Archive for partitioning

Posterior expectation of regularly paved random histograms

Posted in Books, Statistics, University life with tags , , , , , , , , , on October 7, 2013 by xi'an

Today, Raazesh Sainudiin from the University of Canterbury, in Christchurch, New Zealand, gave a seminar at CREST in our BIP (Bayesians in Paris) seminar series. Here is his abstract:

We present a novel method for averaging a sequence of histogram states visited by a Metropolis-Hastings Markov chain whose stationary distribution is the posterior distribution over a dense space of tree-based histograms. The computational efficiency of our posterior mean histogram estimate relies on a statistical data-structure that is sufficient for non-parametric density estimation of massive, multi-dimensional metric data. This data-structure is formalized as statistical regular paving (SRP). A regular paving (RP) is a binary tree obtained by selectively bisecting boxes along their first widest side. SRP augments RP by mutably caching the recursively computable sufficient statistics of the data. The base Markov chain used to propose moves for the Metropolis-Hastings chain is a random walk that data-adaptively prunes and grows the SRP histogram tree. We use a prior distribution based on Catalan numbers and detect convergence heuristically. The L1-consistency of the the initializing strategy over SRP histograms using a data-driven randomized priority queue based on a generalized statistically equivalent blocks principle is proved by bounding the Vapnik-Chervonenkis shatter coefficients of the class of SRP histogram partitions. The performance of our posterior mean SRP histogram is empirically assessed for large sample sizes simulated from several multivariate distributions that belong to the space of SRP histograms.

The paper actually appeared in the special issue of TOMACS Arnaud Doucet and I edited last year. It is coauthored by Dominic Lee, Jennifer Harlow and Gloria Teng. Unfortunately, Raazesh could not connect to our video-projector. Or fortunately as he gave a blackboard talk that turned to be fairly intuitive and interactive.

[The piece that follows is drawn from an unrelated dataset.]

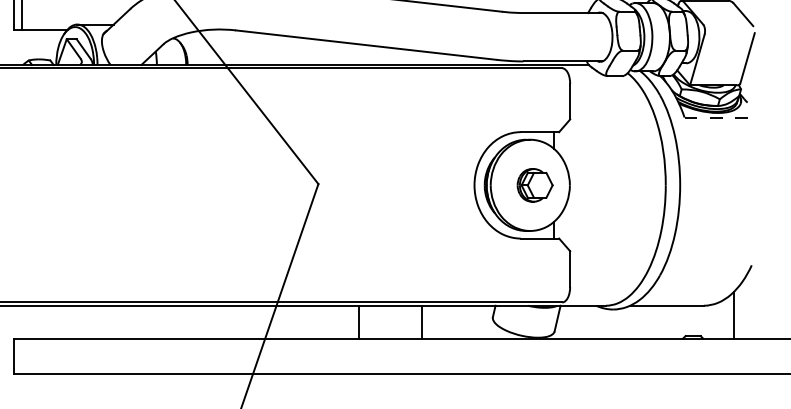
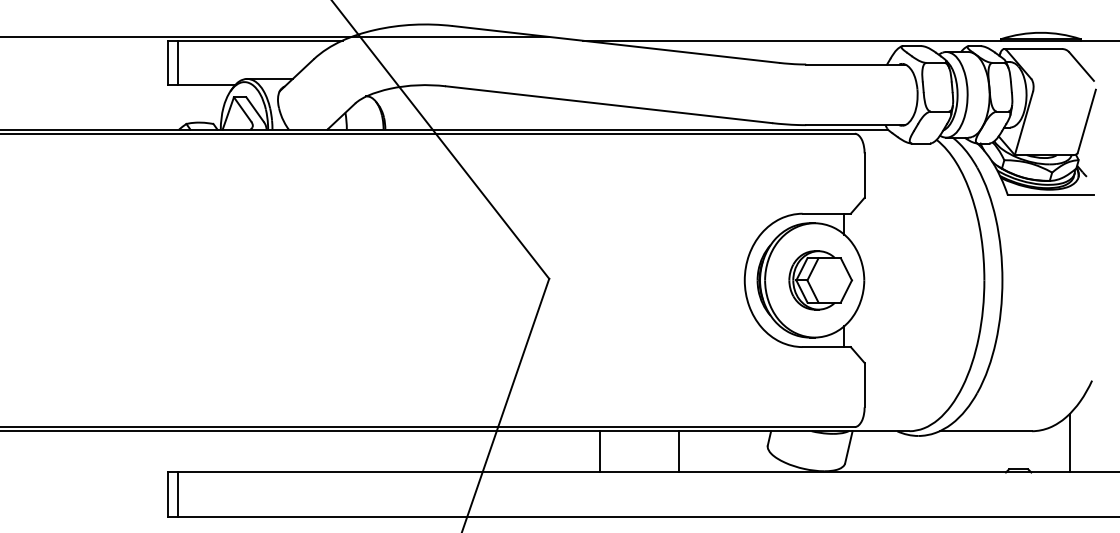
line: (719, 117) -> (1051, 195), dashed -> solid
part: (534, 185) -> (820, 280), size x1.43
line: (21, 356) -> (177, 494), added

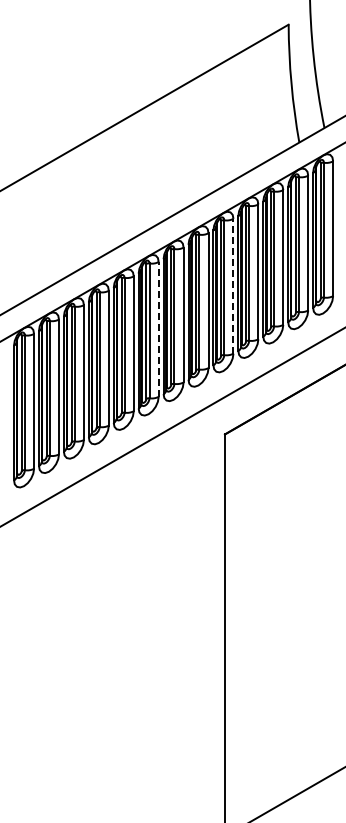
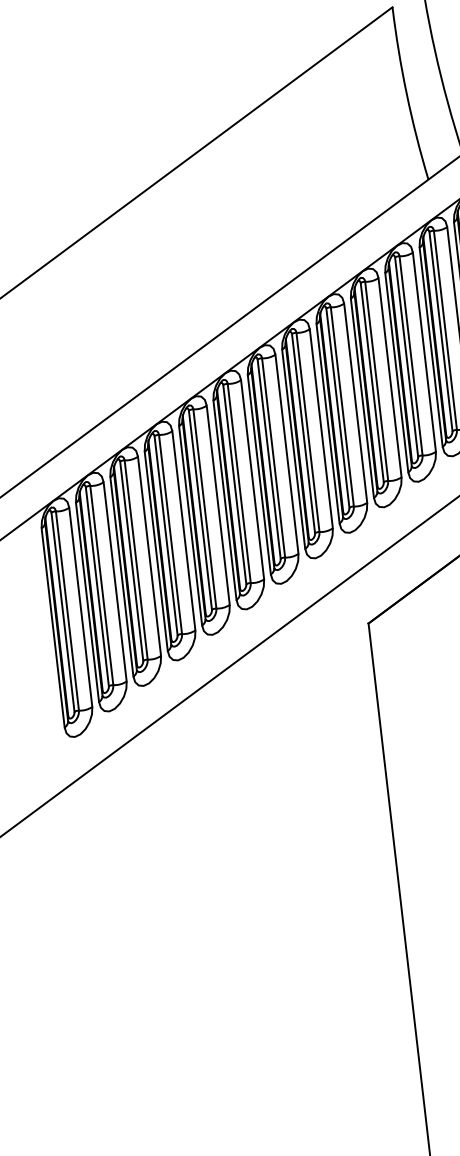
line: (233, 285) -> (355, 402), dashed -> solid
line: (158, 328) -> (252, 478), dashed -> solid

MCMC convergence assessment

Posted in Books, pictures, R, Statistics, Travel, University life with tags , , , , , , on November 28, 2012 by xi'an

Richard Everitt tweetted yesterday about a recent publication in JCGS by Rajib Paul, Steve MacEachern and Mark Berliner on convergence assessment via stratification. (The paper is free-access.) Since this is another clear interest of mine’s, I had a look at the paper in the train to Besançon. (And wrote this post as a result.)

The idea therein is to compare the common empirical average with a weighted average relying on a partition of the parameter space: restricted means are computed for each element of the partition and then weighted by the probability of the element. Of course, those probabilities are generally unknown and need to be estimated simultaneously. If applied as is, this idea reproduces the original empirical average! So the authors use instead batches of simulations and corresponding estimates, weighted by the overall estimates of the probabilities, in which case the estimator differs from the original one. The convergence assessment is then to check both estimates are comparable. Using for instance Galin Jone’s batch method since they have the same limiting variance. (I thought we mentioned this damning feature in Monte Carlo Statistical Methods, but cannot find a trace of it except in my lecture slides…)

The difference between both estimates is the addition of weights p_in/q_ijn, made of the ratio of the estimates of the probability of the ith element of the partition. This addition thus introduces an extra element of randomness in the estimate and this is the crux of the convergence assessment. I was slightly worried though by the fact that the weight is in essence an harmonic mean, i.e. 1/q_ijn/Σ q_imn… Could it be that this estimate has no finite variance for a finite sample size? (The proofs in the paper all consider the asymptotic variance using the delta method.) However, having the weights adding up to K alleviates my concerns. Of course, as with other convergence assessments, the method is not fool-proof in that tiny, isolated, and unsuspected spikes not (yet) visited by the Markov chain cannot be detected via this comparison of averages.